En eso hemos perdido. La sociedad de la imagen y el marketing publicitario ha acabado por invadir estos ámbitos que, como digo, en principio deberían ser, al menos, neutrales respecto al aspecto físico de sus agentes. Pero no. No lo es y todos lo sabemos. La televisión, desde el mítico debate entre Kennedy y un patibulario Nixon, impone su ley. Incluso la voz aflautada de Garzón le expulsa de la política. Los políticos son más bien perfectos maniquíes impecablemente trajeados que repiten con perfecta prosodia frases vacías como salmodias tibetanas.
Es de agradecer que esta tendencia no haya invadido otras estancias y que por el momento no existan concursos de belleza para elegir a Académicos de Historia o Catedráticos de Teología. Todo llegará, probablemente.

Ahora el Partido Socialista acaba de elegir en un democrático proceso de primarias a su secretario general o líder en crisálida, para atravesar, con él a su frente, un desierto que se presume duro y difícil. Ha elegido al guapo y telegénico frente a los otros candidatos, menos agraciados.
Hay una extraña mercadotecnia del político que lo asocia a determinados rasgos o adminículos cada vez más simples: en el caso de Zapatero sus cejas singulares, en el caso de Madina he visto una campaña que giraba en torno a sus gafas.
¿En qué ha quedado el discurso político, la propuesta social?
Yo la verdad es que no veo diferencias entre uno y otro más allá de lo que es obviamente visible.
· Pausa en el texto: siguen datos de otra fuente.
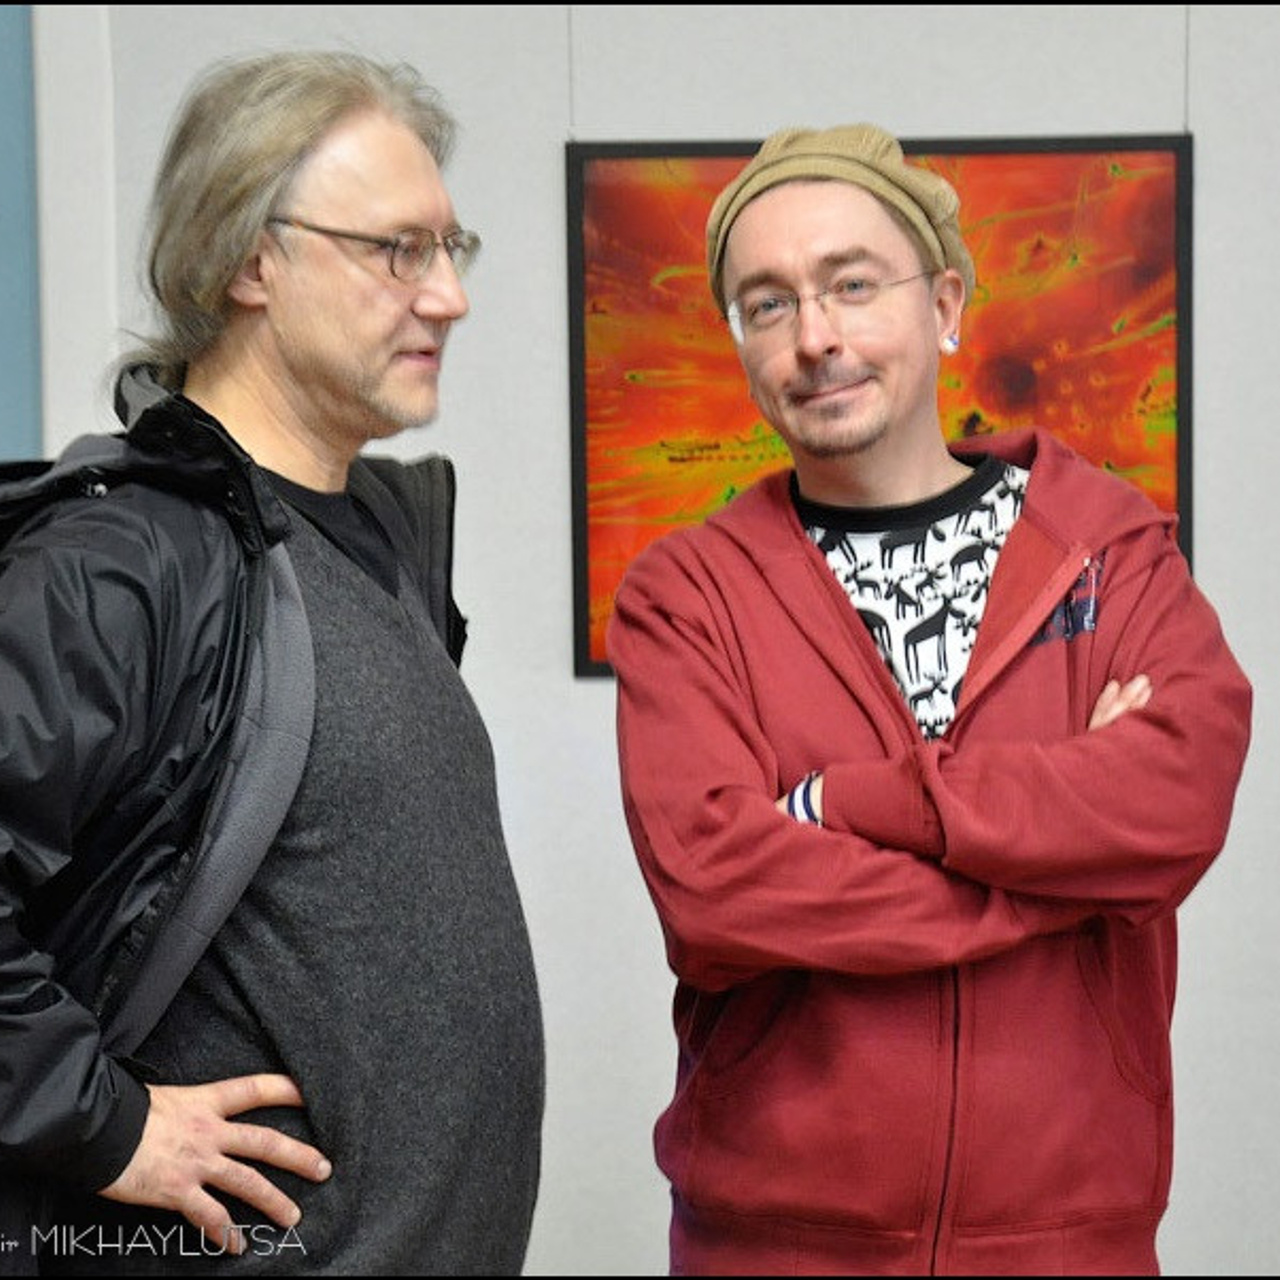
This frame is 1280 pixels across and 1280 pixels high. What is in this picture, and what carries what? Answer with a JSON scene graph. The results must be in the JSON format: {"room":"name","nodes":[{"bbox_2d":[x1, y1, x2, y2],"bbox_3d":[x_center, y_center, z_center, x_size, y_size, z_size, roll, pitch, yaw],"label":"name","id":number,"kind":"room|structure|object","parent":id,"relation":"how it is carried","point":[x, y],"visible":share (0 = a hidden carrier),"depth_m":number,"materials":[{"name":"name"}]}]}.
{"room":"museum","nodes":[
{"label":"museum","id":0,"kind":"room"},
{"bbox_2d":[12,0,1279,1279],"bbox_3d":[0.393,-0.434,7.120,5.789,3.722,0.231,0,0,2],"label":"wall","id":1,"kind":"structure","parent":0,"point":[601,819],"depth_m":7.03,"materials":[{"name":"paint"}]},
{"bbox_2d":[0,1,41,457],"bbox_3d":[-1.285,-0.604,7.411,0.587,2.469,0.311,0,0,2],"label":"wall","id":2,"kind":"structure","parent":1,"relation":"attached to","point":[1,97],"depth_m":7.51,"materials":[{"name":"paint"}]},
{"bbox_2d":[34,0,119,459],"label":"wall trim","id":3,"kind":"structure","parent":1,"relation":"attached to","point":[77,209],"depth_m":7.25,"materials":[{"name":"white paint"}]},
{"bbox_2d":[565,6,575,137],"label":"hanging wire","id":4,"kind":"object","parent":1,"relation":"attached to","point":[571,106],"visible":0.82,"depth_m":6.69,"materials":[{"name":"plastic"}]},
{"bbox_2d":[563,126,1195,683],"bbox_3d":[0.358,-0.354,6.597,0.847,0.808,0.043,0,0,2],"label":"framed picture","id":5,"kind":"object","parent":1,"relation":"attached to","point":[711,159],"visible":0.52,"depth_m":6.59},
{"bbox_2d":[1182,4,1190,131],"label":"hanging wire","id":6,"kind":"object","parent":1,"relation":"attached to","point":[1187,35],"visible":0.77,"depth_m":6.76,"materials":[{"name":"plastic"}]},
{"label":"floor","id":7,"kind":"structure","parent":0,"visible":0},
{"bbox_2d":[0,40,551,1277],"bbox_3d":[-0.415,0.355,4.526,0.528,1.816,1.015,0,0,2],"label":"man","id":8,"kind":"object","parent":7,"relation":"on","point":[315,364],"visible":0.99,"depth_m":4.31},
{"bbox_2d":[601,125,1247,1276],"bbox_3d":[0.311,0.392,4.876,0.616,1.770,0.809,0,0,2],"label":"man","id":9,"kind":"object","parent":7,"relation":"on","point":[879,429],"visible":0.99,"depth_m":4.70}
]}

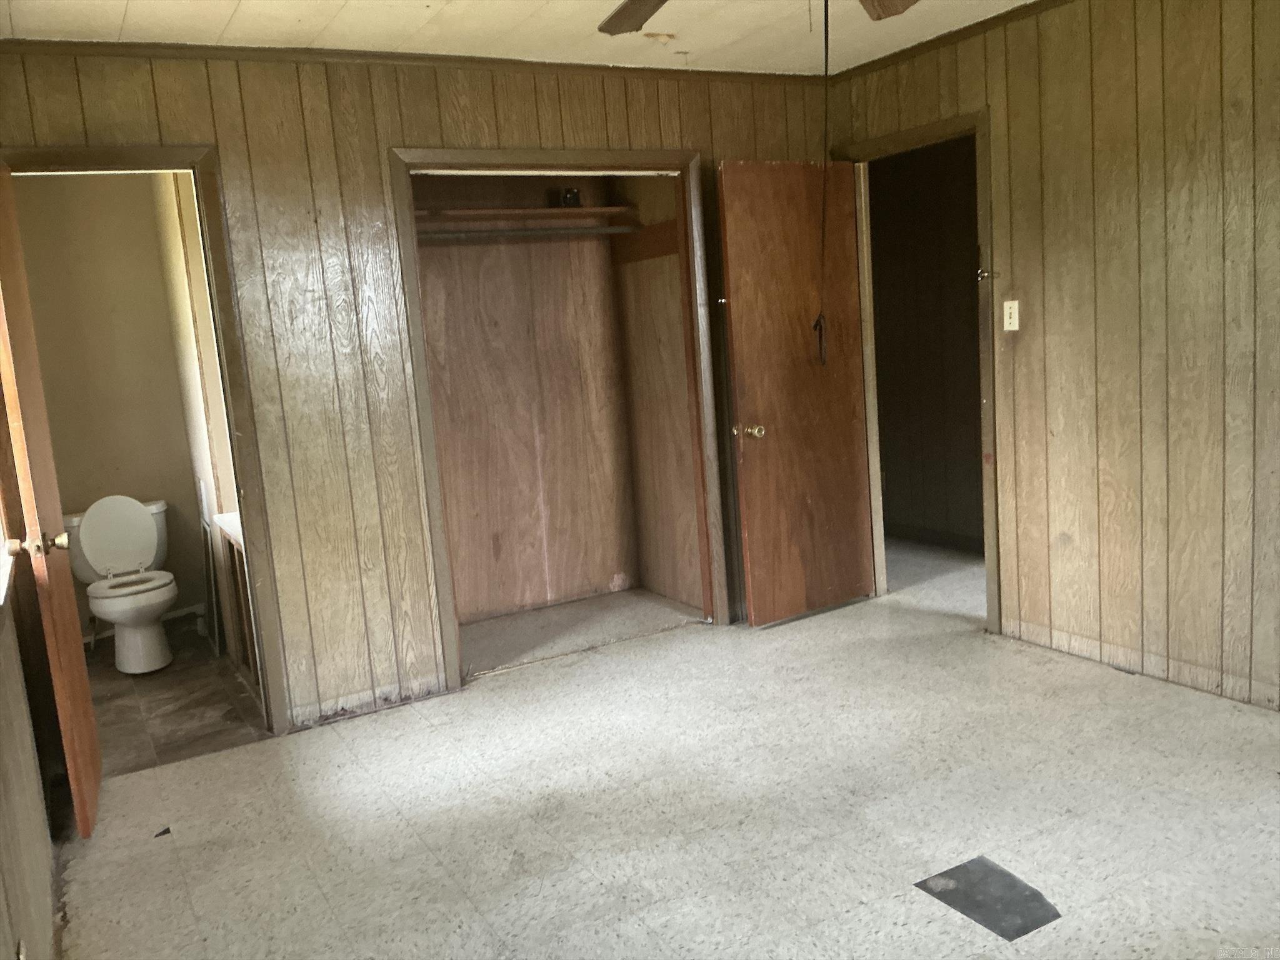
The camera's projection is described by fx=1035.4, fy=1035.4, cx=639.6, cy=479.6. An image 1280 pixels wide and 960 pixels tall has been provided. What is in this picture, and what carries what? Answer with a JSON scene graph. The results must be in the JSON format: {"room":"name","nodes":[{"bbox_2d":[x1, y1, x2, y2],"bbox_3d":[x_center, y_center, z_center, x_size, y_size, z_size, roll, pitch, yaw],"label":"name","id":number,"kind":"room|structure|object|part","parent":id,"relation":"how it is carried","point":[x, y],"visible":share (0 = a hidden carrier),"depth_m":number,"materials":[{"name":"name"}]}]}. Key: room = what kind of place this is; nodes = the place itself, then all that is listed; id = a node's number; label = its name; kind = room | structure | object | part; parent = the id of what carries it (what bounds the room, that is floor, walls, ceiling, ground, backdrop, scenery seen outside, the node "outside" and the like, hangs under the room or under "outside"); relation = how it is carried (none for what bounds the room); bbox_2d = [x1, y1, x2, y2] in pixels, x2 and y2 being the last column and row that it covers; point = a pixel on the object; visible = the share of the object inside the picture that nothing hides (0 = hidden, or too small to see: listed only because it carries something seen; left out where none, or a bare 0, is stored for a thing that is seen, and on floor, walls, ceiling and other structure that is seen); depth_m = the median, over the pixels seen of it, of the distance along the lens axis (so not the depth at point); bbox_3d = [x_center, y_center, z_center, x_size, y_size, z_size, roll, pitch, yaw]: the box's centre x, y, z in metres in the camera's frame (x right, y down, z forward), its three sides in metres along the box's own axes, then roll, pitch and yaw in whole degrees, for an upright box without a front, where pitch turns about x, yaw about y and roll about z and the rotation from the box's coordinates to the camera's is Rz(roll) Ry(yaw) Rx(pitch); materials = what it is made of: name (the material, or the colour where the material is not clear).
{"room":"bedroom","nodes":[
{"label":"bedroom","id":0,"kind":"room"},
{"bbox_2d":[0,543,56,959],"bbox_3d":[-1.165,0.101,1.621,0.129,2.374,3.903,-9,10,-29],"label":"left wall","id":1,"kind":"structure","parent":0,"point":[1,770],"depth_m":2.46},
{"bbox_2d":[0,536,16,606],"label":"window sill","id":2,"kind":"structure","parent":1,"relation":"attached to","point":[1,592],"depth_m":2.81,"materials":[{"name":"white paint"}]},
{"bbox_2d":[5,171,212,641],"bbox_3d":[-2.771,-0.398,5.240,1.202,2.450,0.130,-9,10,-29],"label":"bathroom wall","id":3,"kind":"structure","parent":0,"point":[91,490],"depth_m":5.21,"materials":[{"name":"beige paint"}]},
{"bbox_2d":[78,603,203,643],"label":"baseboard","id":4,"kind":"structure","parent":3,"relation":"attached to","point":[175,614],"depth_m":5.46,"materials":[{"name":"white paint"}]},
{"bbox_2d":[78,620,269,775],"bbox_3d":[-2.149,0.951,4.559,1.275,0.099,2.026,-9,10,-29],"label":"bathroom floor","id":5,"kind":"structure","parent":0,"point":[85,652],"depth_m":4.27,"materials":[{"name":"brown tile"}]},
{"bbox_2d":[64,493,178,673],"bbox_3d":[-2.436,0.477,4.916,0.483,0.780,0.751,-9,10,-29],"label":"toilet","id":6,"kind":"object","parent":5,"relation":"on","point":[91,539],"visible":0.98,"depth_m":4.88,"materials":[{"name":"white ceramic"}]},
{"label":"toilet lid","id":7,"kind":"part","parent":6,"relation":"part of","materials":[{"name":"white plastic"}]},
{"bbox_2d":[213,508,259,693],"bbox_3d":[-1.494,0.512,4.364,0.363,0.739,0.707,-9,10,-29],"label":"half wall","id":8,"kind":"object","parent":5,"relation":"on","point":[237,549],"visible":0.21,"depth_m":4.41,"materials":[{"name":"wood"}]},
{"bbox_2d":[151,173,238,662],"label":"bathroom side wall","id":9,"kind":"structure","parent":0,"point":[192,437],"depth_m":4.75,"materials":[{"name":"beige paint"}]},
{"bbox_2d":[0,45,832,735],"bbox_3d":[-0.588,-0.401,4.157,3.524,2.459,0.122,-9,10,-29],"label":"back wall","id":10,"kind":"structure","parent":0,"point":[534,105],"depth_m":3.83,"materials":[{"name":"brown wood"}]},
{"bbox_2d":[1,143,293,733],"bbox_3d":[-1.766,-0.024,3.589,0.852,2.072,0.165,-9,10,-29],"label":"bathroom door frame","id":11,"kind":"structure","parent":10,"relation":"attached to","point":[115,157],"depth_m":3.63,"materials":[{"name":"brown wood"}]},
{"bbox_2d":[0,170,104,839],"bbox_3d":[-1.855,0.059,3.225,0.170,2.013,0.714,-9,10,-29],"label":"bathroom door","id":12,"kind":"structure","parent":11,"relation":"attached to","point":[85,700],"depth_m":3.03,"materials":[{"name":"brown wood"}]},
{"bbox_3d":[-1.767,0.189,3.055,0.165,0.067,0.106,-9,10,-29],"label":"brass doorknob","id":13,"kind":"part","parent":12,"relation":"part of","materials":[{"name":"gold metal"}]},
{"bbox_2d":[0,38,823,82],"bbox_3d":[-0.771,-1.570,3.901,3.285,0.047,0.045,-9,10,-29],"label":"crown molding","id":14,"kind":"structure","parent":10,"relation":"attached to","point":[634,68],"depth_m":3.77,"materials":[{"name":"brown wood"}]},
{"bbox_2d":[390,145,725,690],"bbox_3d":[-0.298,-0.275,4.405,1.314,2.111,0.173,-9,10,-29],"label":"closet door frame","id":15,"kind":"structure","parent":10,"relation":"attached to","point":[584,157],"depth_m":4.28,"materials":[{"name":"brown wood"}]},
{"bbox_2d":[0,0,1046,76],"bbox_3d":[0.444,-1.450,2.035,4.201,0.106,4.748,-9,10,-29],"label":"ceiling","id":16,"kind":"structure","parent":0,"point":[232,6],"depth_m":3.58,"materials":[{"name":"white paint"}]},
{"bbox_2d":[596,0,917,32],"bbox_3d":[0.267,-1.133,1.994,1.276,0.450,1.263,-9,10,-29],"label":"ceiling fan","id":17,"kind":"object","parent":16,"relation":"hanging from","point":[632,25],"visible":0.98,"depth_m":2.45,"materials":[{"name":"brown wood"}]},
{"bbox_3d":[0.023,-1.092,2.346,0.271,0.065,0.441,-4,9,1],"label":"fan blade","id":18,"kind":"part","parent":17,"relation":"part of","materials":[{"name":"brown wood"}]},
{"bbox_2d":[811,0,832,363],"bbox_3d":[0.463,-0.754,2.610,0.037,0.861,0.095,-6,9,-11],"label":"pull cord","id":19,"kind":"object","parent":17,"relation":"hanging from","point":[820,321],"visible":0.98,"depth_m":2.62,"materials":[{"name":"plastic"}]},
{"bbox_3d":[0.585,-1.141,2.400,0.307,0.066,0.373,0,10,28],"label":"fan blade","id":20,"kind":"part","parent":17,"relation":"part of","materials":[{"name":"brown wood"}]},
{"bbox_2d":[413,170,697,629],"bbox_3d":[-0.535,-0.440,4.749,1.616,2.379,0.908,-9,10,-29],"label":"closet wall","id":21,"kind":"structure","parent":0,"point":[430,267],"depth_m":5.21,"materials":[{"name":"brown wood"}]},
{"bbox_2d":[416,205,637,227],"bbox_3d":[-0.646,-1.220,4.834,1.235,0.045,0.397,-9,10,-29],"label":"closet shelf","id":22,"kind":"object","parent":21,"relation":"attached to","point":[547,210],"visible":0.77,"depth_m":4.83,"materials":[{"name":"brown wood"}]},
{"bbox_2d":[560,187,581,206],"bbox_3d":[-0.326,-1.316,4.842,0.100,0.093,0.083,-9,10,-29],"label":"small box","id":23,"kind":"object","parent":22,"relation":"on","point":[576,197],"visible":0.77,"depth_m":4.81,"materials":[{"name":"black"}]},
{"bbox_2d":[417,225,647,241],"bbox_3d":[-0.605,-1.118,4.688,1.465,0.054,0.055,-9,10,-29],"label":"closet rod","id":24,"kind":"object","parent":21,"relation":"attached to","point":[462,235],"visible":0.8,"depth_m":4.72,"materials":[{"name":"silver metal"}]},
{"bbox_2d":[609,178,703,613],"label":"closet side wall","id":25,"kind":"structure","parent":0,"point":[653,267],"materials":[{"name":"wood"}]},
{"bbox_2d":[48,540,1279,959],"bbox_3d":[0.845,0.955,3.031,4.936,0.099,5.475,-9,10,-29],"label":"floor","id":26,"kind":"structure","parent":0,"point":[157,854],"depth_m":3.01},
{"bbox_2d":[154,826,171,837],"bbox_3d":[-1.442,1.063,3.143,0.057,0.011,0.067,0,10,26],"label":"debris","id":27,"kind":"object","parent":26,"relation":"on","point":[168,829],"visible":0.95,"depth_m":3.13,"materials":[{"name":"black plastic"}]},
{"bbox_2d":[913,856,1061,940],"bbox_3d":[0.837,0.989,2.478,0.250,0.005,0.304,-9,10,-29],"label":"floor patch","id":28,"kind":"object","parent":26,"relation":"on","point":[1032,926],"visible":0.93,"depth_m":2.46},
{"bbox_2d":[870,136,984,552],"bbox_3d":[1.776,-0.812,5.652,0.219,2.461,1.853,-9,10,-29],"label":"hallway wall","id":29,"kind":"structure","parent":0,"point":[971,283],"depth_m":5.90,"materials":[{"name":"brown"}]},
{"bbox_2d":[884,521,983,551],"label":"hallway baseboard","id":30,"kind":"structure","parent":29,"relation":"attached to","point":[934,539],"depth_m":5.98,"materials":[{"name":"brown wood"}]},
{"bbox_2d":[825,0,1279,717],"bbox_3d":[2.102,-0.440,3.025,0.123,2.466,4.556,-9,10,-29],"label":"right wall","id":31,"kind":"structure","parent":0,"point":[1175,187],"depth_m":3.59,"materials":[{"name":"brown wood"}]},
{"bbox_2d":[837,108,1001,635],"bbox_3d":[1.294,-0.433,4.594,0.157,2.097,0.902,-9,10,-29],"label":"door frame","id":32,"kind":"structure","parent":31,"relation":"attached to","point":[981,232],"depth_m":4.33,"materials":[{"name":"brown wood"}]},
{"bbox_2d":[716,160,874,627],"bbox_3d":[0.732,-0.371,4.662,0.728,2.020,0.171,-9,10,-29],"label":"door","id":33,"kind":"structure","parent":32,"relation":"attached to","point":[745,474],"depth_m":4.62,"materials":[{"name":"brown wood"}]},
{"bbox_3d":[0.480,-0.216,4.597,0.103,0.065,0.129,-9,10,-29],"label":"doorknob","id":34,"kind":"part","parent":33,"relation":"part of","materials":[{"name":"gold metal"}]},
{"bbox_2d":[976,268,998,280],"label":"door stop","id":35,"kind":"object","parent":32,"relation":"attached to","point":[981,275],"visible":0.96,"depth_m":4.14,"materials":[{"name":"silver metal"}]},
{"bbox_2d":[820,0,1074,81],"bbox_3d":[1.888,-1.644,2.985,0.050,0.052,3.930,-9,10,-29],"label":"crown molding","id":36,"kind":"structure","parent":31,"relation":"attached to","point":[1019,9],"depth_m":4.15,"materials":[{"name":"brown wood"}]},
{"bbox_2d":[1001,299,1019,331],"bbox_3d":[1.451,-0.642,4.052,0.018,0.116,0.069,-9,10,-29],"label":"light switch","id":37,"kind":"object","parent":31,"relation":"attached to","point":[1008,321],"visible":0.99,"depth_m":4.05,"materials":[{"name":"white plastic"}]}
]}

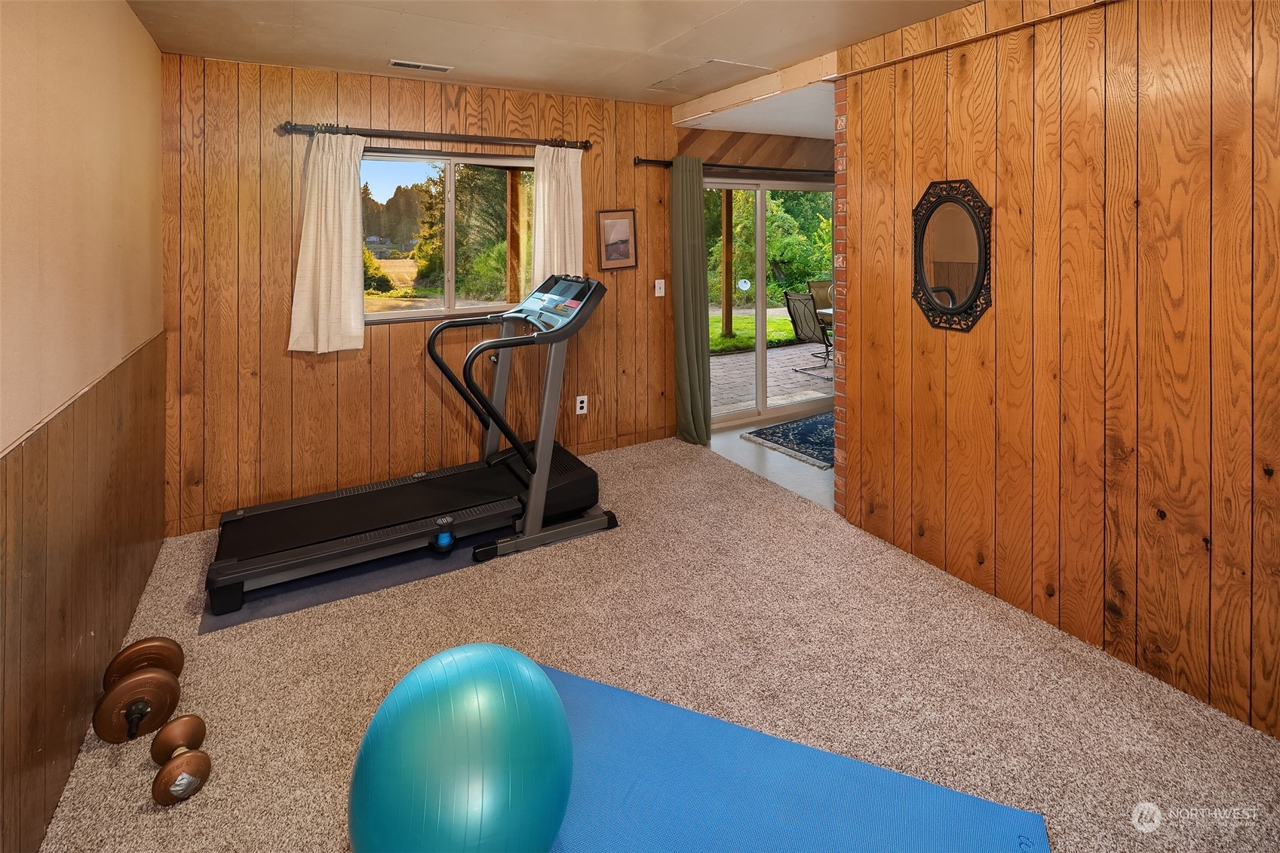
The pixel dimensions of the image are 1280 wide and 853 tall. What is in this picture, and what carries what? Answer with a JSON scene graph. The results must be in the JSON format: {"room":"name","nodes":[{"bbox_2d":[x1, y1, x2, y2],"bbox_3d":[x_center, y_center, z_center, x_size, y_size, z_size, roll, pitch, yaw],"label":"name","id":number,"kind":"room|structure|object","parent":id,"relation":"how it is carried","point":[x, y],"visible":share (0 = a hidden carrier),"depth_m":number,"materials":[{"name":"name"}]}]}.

He intentado discernir entre sus respectivos discursos, puramente políticos e igualmente vacíos, y, si fuera elector, reconozco que no sería capaz de distinguir las propuestas sociales o políticas de uno u otro.
También creo, firmemente, que eso mismo le sucede a un elevadísimo porcentaje de los militantes-electores, que han tenido que elegir apresuradamente entre tres desconocidos, lo que me lleva a pensar, algo malévolamente, que se ha impuesto la belleza, a falta de desentrañar otros méritos menos visibles, y cuyo análisis exige un tiempo del que no se ha dispuesto.

“La belleza es verdad y la verdad belleza/Nada más se sabe en esta tierra y nada más se necesita saber” se dice en un poema de John Keats.
Puede que los elegidos y los electores tengan en cuenta estas románticas consideraciones, sobre otros conceptos más ordinarios, como la estructura del Estado, la seguridad jurídica, la regulación asfixiante de todo, el deplorable estado de la justicia española, la ausencia de garantías judiciales por exceso de garantías judiciales, el despilfarro, primo hermano de la corrupción, y otras vulgaridades semejantes, y prefieran la evanescencia de la poesía frente a la rotundidad de la prosa.